I was reading wikipedia, and it says
Cryptographic hash functions are a third type of cryptographic algorithm.
They take a message of any length as input, and output a short,
fixed length hash which can be used in (for example) a digital signature.
For good hash functions, an attacker cannot find two messages that produce the same hash.
But why? What I understand is that you can put the long Macbeth story into the hash function and get a X long hash out of it. Then you can put in the Beowulf story to get another hash out of it again X long.
So since this function maps loads of things into a shorter length, there is bound to be overlaps, like I might put in the story of the Hobit into the hash function and get the same output as Beowulf, ok, but this is inevitable right (?) since we are producing a shorter length output from our input?

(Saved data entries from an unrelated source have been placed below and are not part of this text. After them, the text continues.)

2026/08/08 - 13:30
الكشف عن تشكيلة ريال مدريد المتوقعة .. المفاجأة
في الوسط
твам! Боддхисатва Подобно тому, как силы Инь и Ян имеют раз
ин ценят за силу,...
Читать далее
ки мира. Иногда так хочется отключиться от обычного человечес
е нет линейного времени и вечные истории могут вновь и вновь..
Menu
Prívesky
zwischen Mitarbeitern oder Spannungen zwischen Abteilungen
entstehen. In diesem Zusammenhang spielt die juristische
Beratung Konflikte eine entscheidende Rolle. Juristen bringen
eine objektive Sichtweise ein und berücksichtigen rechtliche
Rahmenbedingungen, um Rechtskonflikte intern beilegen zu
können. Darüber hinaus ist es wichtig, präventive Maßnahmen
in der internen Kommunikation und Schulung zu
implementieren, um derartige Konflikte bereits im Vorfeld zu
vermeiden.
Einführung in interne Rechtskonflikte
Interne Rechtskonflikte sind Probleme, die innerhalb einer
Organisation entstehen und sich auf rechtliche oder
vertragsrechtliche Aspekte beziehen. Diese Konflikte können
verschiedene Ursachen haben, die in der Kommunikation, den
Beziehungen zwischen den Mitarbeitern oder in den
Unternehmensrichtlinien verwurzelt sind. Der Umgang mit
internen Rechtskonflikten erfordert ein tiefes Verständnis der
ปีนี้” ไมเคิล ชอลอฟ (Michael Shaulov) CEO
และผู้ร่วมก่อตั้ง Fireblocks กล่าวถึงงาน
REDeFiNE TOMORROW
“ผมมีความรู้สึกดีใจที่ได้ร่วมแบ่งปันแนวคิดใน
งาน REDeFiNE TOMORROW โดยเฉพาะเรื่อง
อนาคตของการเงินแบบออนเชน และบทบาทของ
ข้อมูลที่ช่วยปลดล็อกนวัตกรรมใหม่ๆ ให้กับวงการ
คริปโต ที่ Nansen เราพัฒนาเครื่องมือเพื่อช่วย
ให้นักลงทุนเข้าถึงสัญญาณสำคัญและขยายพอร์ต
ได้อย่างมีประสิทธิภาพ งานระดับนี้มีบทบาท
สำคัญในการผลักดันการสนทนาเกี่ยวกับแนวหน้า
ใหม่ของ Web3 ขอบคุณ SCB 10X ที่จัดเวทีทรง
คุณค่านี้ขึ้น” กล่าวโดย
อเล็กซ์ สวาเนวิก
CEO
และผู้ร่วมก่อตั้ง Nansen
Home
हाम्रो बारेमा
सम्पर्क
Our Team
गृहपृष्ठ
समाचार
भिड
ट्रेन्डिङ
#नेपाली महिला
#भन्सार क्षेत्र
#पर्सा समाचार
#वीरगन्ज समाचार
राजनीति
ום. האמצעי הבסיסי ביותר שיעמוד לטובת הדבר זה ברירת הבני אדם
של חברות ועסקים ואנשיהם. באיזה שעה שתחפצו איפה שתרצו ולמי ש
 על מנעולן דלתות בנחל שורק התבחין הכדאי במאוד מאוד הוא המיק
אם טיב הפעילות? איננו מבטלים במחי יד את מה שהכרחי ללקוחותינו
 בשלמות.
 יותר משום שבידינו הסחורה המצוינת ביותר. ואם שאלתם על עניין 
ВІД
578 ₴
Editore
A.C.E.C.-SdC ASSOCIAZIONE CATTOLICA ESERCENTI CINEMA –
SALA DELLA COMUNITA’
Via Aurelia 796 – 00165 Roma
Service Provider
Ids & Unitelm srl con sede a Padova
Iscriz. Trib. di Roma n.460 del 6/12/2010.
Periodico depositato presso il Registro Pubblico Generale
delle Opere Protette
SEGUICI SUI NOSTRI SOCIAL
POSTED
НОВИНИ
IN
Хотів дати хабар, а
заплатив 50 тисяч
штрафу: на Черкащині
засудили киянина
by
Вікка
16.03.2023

And even if the output is found, why is it a problem?
I can imagine if I invert it and get out Hobit instead of Beowulf, that would be bad but why is it useful to the attacker?
Best,
Yes, it’s inevitable that there will be collisions when mapping a long message onto a shorter hash, as the hash cannot contain all possible values of the message. For the same reason you cannot ‘invert’ the hash to uniquely produce either Beowulf or The Hobbit – but if you generated every possible text and filtered out the ones that had your particular hash value, you’d find both texts (amongst billions of others).
The article is saying that it should be hard for an attacker to find or construct a second message that has the same hash value as a first. Cryptographic hash functions are often used as proof that a message hasn’t been tampered with – if even a single bit of data flips then the hash value should be completely different.
A couple of years back, Dutch researchers demonstrated weaknesses in MD5 by publishing a hash of their “prediction” for the US presidential election. Of course, they had no way of knowing the outcome in advance – but with the computational power of a PS3 they constructed a PDF file for each candidate, each with the same hash value. The implications for MD5 – already on its way down – as a trusted algorithm for digital signatures became even more dire…